Could you copy out every line of the data where the word "repository" occurs?
◇ ◇ ◇ ◇ ◇
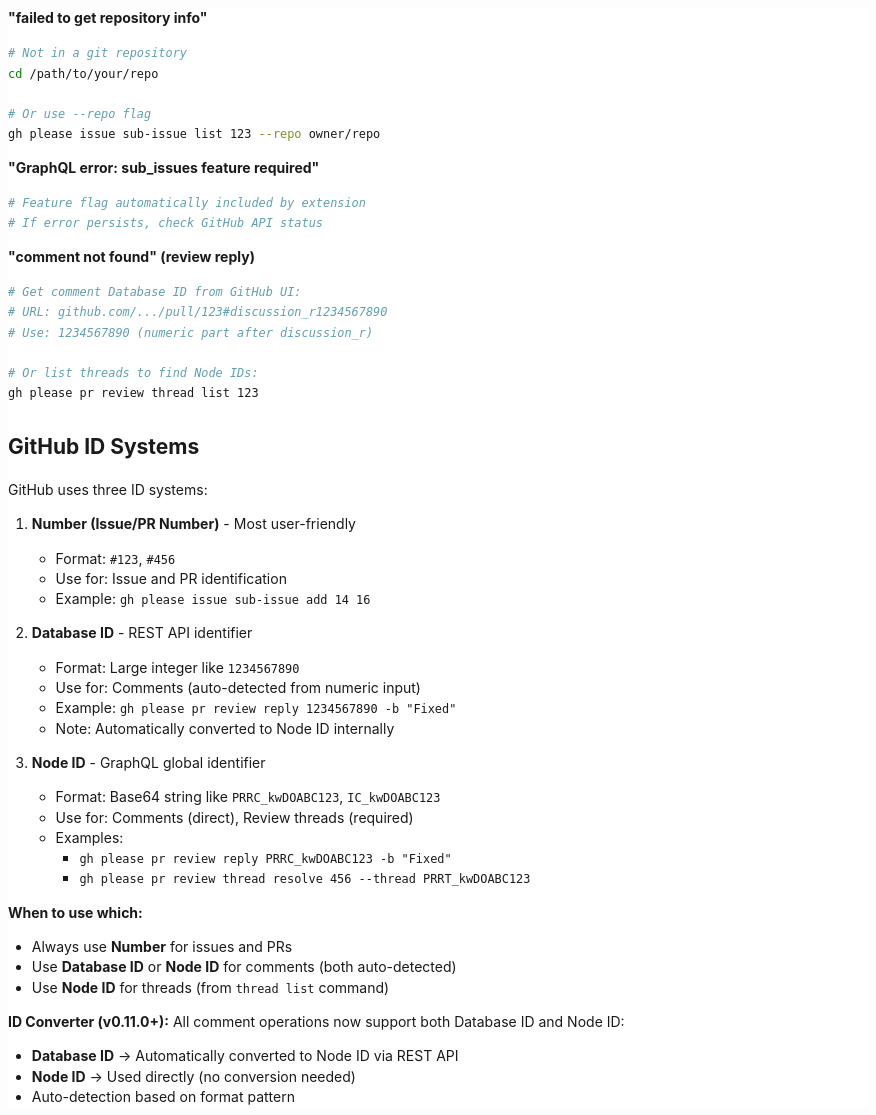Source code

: **"failed to get repository info"**
```bash
# Not in a git repository
cd /path/to/your/repo

# Or use --repo flag
gh please issue sub-issue list 123 --repo owner/repo
```

**"GraphQL error: sub_issues feature required"**
```bash
# Feature flag automatically included by extension
# If error persists, check GitHub API status
```

**"comment not found" (review reply)**
```bash
# Get comment Database ID from GitHub UI:
# URL: github.com/.../pull/123#discussion_r1234567890
# Use: 1234567890 (numeric part after discussion_r)

# Or list threads to find Node IDs:
gh please pr review thread list 123
```

## GitHub ID Systems

GitHub uses three ID systems:

1. **Number (Issue/PR Number)** - Most user-friendly
   - Format: `#123`, `#456`
   - Use for: Issue and PR identification
   - Example: `gh please issue sub-issue add 14 16`

2. **Database ID** - REST API identifier
   - Format: Large integer like `1234567890`
   - Use for: Comments (auto-detected from numeric input)
   - Example: `gh please pr review reply 1234567890 -b "Fixed"`
   - Note: Automatically converted to Node ID internally

3. **Node ID** - GraphQL global identifier
   - Format: Base64 string like `PRRC_kwDOABC123`, `IC_kwDOABC123`
   - Use for: Comments (direct), Review threads (required)
   - Examples:
     - `gh please pr review reply PRRC_kwDOABC123 -b "Fixed"`
     - `gh please pr review thread resolve 456 --thread PRRT_kwDOABC123`

**When to use which:**
- Always use **Number** for issues and PRs
- Use **Database ID** or **Node ID** for comments (both auto-detected)
- Use **Node ID** for threads (from `thread list` command)

**ID Converter (v0.11.0+):**
All comment operations now support both Database ID and Node ID:
- **Database ID** → Automatically converted to Node ID via REST API
- **Node ID** → Used directly (no conversion needed)
- Auto-detection based on format pattern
◇ ◇ ◇ ◇ ◇
■ Result of this task
: **"failed to get repository info"**
# Not in a git repository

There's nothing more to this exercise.